Corporate greed and ambition combine to cover up an accident that’s poisoning beef and dairy herds in the Midwest. This is sometimes mistakenly marketed as SF.
Western Chemicals makes a livestock feed additive called AD-KEM. Now they have a drain cleaner called SOL-KEM. Workers who bag it have to wear protective gear but that doesn’t stop some of them from getting rashes. One man gets himself transferred to a safer job after another falls into the substance and ends up in the infirmary.
The assistant plant manager, Roland Putney is more interested in getting a Vice Presidency of the company than dealing with any abnormalities of the substance. The difference in shipping the chemicals are the colors on the bags. AD-KEM’s stencil is black while SOL-KEM is red. The red stencil has run out but Putney says just to use the black and the product design will let everyone know the difference.
State Senator Greg Vincent has just been elected. He’s concerned about the ecology but no one listens to him. His college friend Wade Tobias tells him that he and other ranchers are having a lot of problems with their herds dying and no one knows why. One thing in common is they all use the same feed company…one that’s supplied by Western Chemical.
Gus Ferguson at the Bureau of Ecology Standards is burying a report about the incidences of dying cattle from biologist Dr.Julia Waters of Sloan University. Since Ferguson has ambitions he agrees to keep quiet after Streeter of the feed company and Putnery talk with him.
Greg teams up with Julia to investigate. They find out about the drain additive and then the mixing at the feed company that caused the incident. They’re afraid it could spread to humans who get their meat, eggs etc. from the animals that ingested the drain chemical. Now that they have all this evidence, what can they do with it? Greg manages to get a committee formed but its members are either new Senators with no connections or a couple on their way out.

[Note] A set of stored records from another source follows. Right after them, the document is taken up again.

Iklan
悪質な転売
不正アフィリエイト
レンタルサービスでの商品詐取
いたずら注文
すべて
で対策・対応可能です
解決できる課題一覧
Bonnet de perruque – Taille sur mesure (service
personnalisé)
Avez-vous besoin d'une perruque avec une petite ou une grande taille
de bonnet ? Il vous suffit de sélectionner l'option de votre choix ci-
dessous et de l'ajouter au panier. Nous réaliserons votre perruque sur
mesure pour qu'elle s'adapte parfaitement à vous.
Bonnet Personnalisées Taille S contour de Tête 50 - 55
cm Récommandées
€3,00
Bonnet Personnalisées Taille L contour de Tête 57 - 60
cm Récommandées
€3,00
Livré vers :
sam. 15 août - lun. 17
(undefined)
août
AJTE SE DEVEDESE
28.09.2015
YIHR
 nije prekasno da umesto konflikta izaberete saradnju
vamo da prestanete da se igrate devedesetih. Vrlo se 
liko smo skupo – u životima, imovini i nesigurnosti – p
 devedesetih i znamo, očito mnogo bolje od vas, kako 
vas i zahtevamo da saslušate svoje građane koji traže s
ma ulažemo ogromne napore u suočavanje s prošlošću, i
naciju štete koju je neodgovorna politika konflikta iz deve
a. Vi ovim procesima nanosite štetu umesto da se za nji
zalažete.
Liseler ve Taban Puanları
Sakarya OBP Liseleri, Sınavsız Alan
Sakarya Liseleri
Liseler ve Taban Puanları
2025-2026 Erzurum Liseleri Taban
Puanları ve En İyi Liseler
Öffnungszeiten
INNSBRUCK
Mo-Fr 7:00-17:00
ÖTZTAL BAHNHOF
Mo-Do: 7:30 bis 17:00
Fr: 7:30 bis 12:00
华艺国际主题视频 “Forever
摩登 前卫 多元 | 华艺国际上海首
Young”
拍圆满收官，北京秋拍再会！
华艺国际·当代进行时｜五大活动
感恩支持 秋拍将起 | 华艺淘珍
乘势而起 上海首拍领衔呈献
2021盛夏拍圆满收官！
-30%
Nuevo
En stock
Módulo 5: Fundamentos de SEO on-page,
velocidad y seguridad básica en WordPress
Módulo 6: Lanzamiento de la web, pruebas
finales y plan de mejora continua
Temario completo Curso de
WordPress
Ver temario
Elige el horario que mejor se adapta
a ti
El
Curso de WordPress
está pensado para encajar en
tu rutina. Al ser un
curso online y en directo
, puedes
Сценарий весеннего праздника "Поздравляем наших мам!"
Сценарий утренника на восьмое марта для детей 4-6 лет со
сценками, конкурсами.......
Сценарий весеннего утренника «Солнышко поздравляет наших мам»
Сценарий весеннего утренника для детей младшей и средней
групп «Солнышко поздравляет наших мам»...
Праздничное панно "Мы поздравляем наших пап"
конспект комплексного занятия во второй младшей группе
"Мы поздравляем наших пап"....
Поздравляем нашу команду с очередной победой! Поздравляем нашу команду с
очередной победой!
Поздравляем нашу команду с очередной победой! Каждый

There’s no real excitement built up along the way to keep you hooked. A major flaw are the tossed in sex scenes that appear in what looks like a directive from somebody to add them because they somehow thought they would had some eroticism. Luckily they’re short but so unnecessary that it comes off as juvenile. The book had potential but just ambles along. The ending isn’t all that bad but it stretches credibility that one person in the cover up would do something really stupid. Then again even though it was written in 1981 it’s still timely.
What a peculiar-sounding book. I guess I can understand how it might get marketed as science fiction since AD-KEM and SOL-KEM seem like the sorts of things you’d see in a generic SF book about the evil corporation that rules the future, but … huh.
The genius publisher probably saw the word “chemicals” in the text and thought SF.